Scrap tire measure approved

A Colorado Senate Committee approved comprehensive legislation to reform the state’s scrap tire laws. More than 60 million stockpiled scrap tires are in Colorado, which is one of the few states where piles are growing.

The Rubber Manufacturers Association (RMA) has been working to change Colorado’s scrap tire law since the last changes were made to the program several years ago. RMA testified in favor of the legislation this week.

Scrap Tire Pile

HB 1018, which passed the House in March, was unanimously approved by the Colorado Senate Transportation Committee. The measure will next be considered by the Senate Finance Committee.

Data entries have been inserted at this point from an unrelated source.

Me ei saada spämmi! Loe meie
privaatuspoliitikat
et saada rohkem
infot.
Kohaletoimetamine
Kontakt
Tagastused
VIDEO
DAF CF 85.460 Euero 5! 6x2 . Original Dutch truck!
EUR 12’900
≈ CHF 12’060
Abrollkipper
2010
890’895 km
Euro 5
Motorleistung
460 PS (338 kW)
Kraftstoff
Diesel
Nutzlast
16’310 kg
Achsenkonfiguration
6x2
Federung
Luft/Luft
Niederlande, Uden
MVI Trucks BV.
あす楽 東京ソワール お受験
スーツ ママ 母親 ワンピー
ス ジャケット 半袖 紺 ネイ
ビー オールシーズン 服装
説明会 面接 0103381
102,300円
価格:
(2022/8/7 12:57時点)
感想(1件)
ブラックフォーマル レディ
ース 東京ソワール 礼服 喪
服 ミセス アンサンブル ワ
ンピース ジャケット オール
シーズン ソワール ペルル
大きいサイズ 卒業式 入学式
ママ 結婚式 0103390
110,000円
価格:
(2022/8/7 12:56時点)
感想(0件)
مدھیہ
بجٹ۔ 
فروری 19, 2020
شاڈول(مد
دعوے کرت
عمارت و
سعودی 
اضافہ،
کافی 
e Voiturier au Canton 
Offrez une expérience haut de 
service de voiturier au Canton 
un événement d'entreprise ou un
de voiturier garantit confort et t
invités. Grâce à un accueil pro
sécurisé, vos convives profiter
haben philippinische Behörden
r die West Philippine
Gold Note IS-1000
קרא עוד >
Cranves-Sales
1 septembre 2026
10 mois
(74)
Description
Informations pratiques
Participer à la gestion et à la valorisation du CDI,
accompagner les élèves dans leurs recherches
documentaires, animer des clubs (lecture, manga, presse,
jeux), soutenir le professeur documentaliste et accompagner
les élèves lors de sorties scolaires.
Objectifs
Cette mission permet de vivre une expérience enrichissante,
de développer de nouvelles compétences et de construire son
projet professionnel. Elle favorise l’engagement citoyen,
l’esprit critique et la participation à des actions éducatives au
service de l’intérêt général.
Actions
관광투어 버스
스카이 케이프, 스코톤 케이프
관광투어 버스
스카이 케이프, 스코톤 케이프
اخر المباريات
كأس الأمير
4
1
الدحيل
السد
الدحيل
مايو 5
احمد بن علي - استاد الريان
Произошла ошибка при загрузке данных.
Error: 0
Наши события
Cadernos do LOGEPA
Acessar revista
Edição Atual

“HB 1018 is the result of eight months of negotiation among all major scrap tire stakeholders in Colorado,” said Michael Blumenthal, RMA vice president, who testified in support of HB 1018. “If enacted, Colorado will be able to address some of the gaps in their program, while focusing on market development and continued stockpile abatement.”

Colorado currently imposes a $1.50 fee on new tires that should be used for enforcement of state scrap tire regulations, cleanup of waste tire piles and market development.

“Unfortunately, Colorado has not effectively managed scrap tires,” Blumenthal said. “The state has the greatest number of tires in stockpiles in the nation and unless the system is changed, those piles will continue to grow.”

HB 1018 would:

•Place more of the scrap tire funds directly into scrap tire activities.

•Consolidate all waste tire programs under the Colorado Department of Public Health and Environment (CDPHE) and establish new requirements for scrap tire market development, fire planning and prevention, waste tire hauler regulations and waste tire facility regulations.

•Create regulations that will benefit the state and the scrap tire industry and close gaps in the regulation that will decrease the incidence of unlawful dumping of tires.

•Create an advisory committee that can provide ongoing review and evaluation of the program that will increase the likelihood of constant improvement to the program.

“We will continue to press Colorado lawmakers to enact this legislation,” Blumenthal said.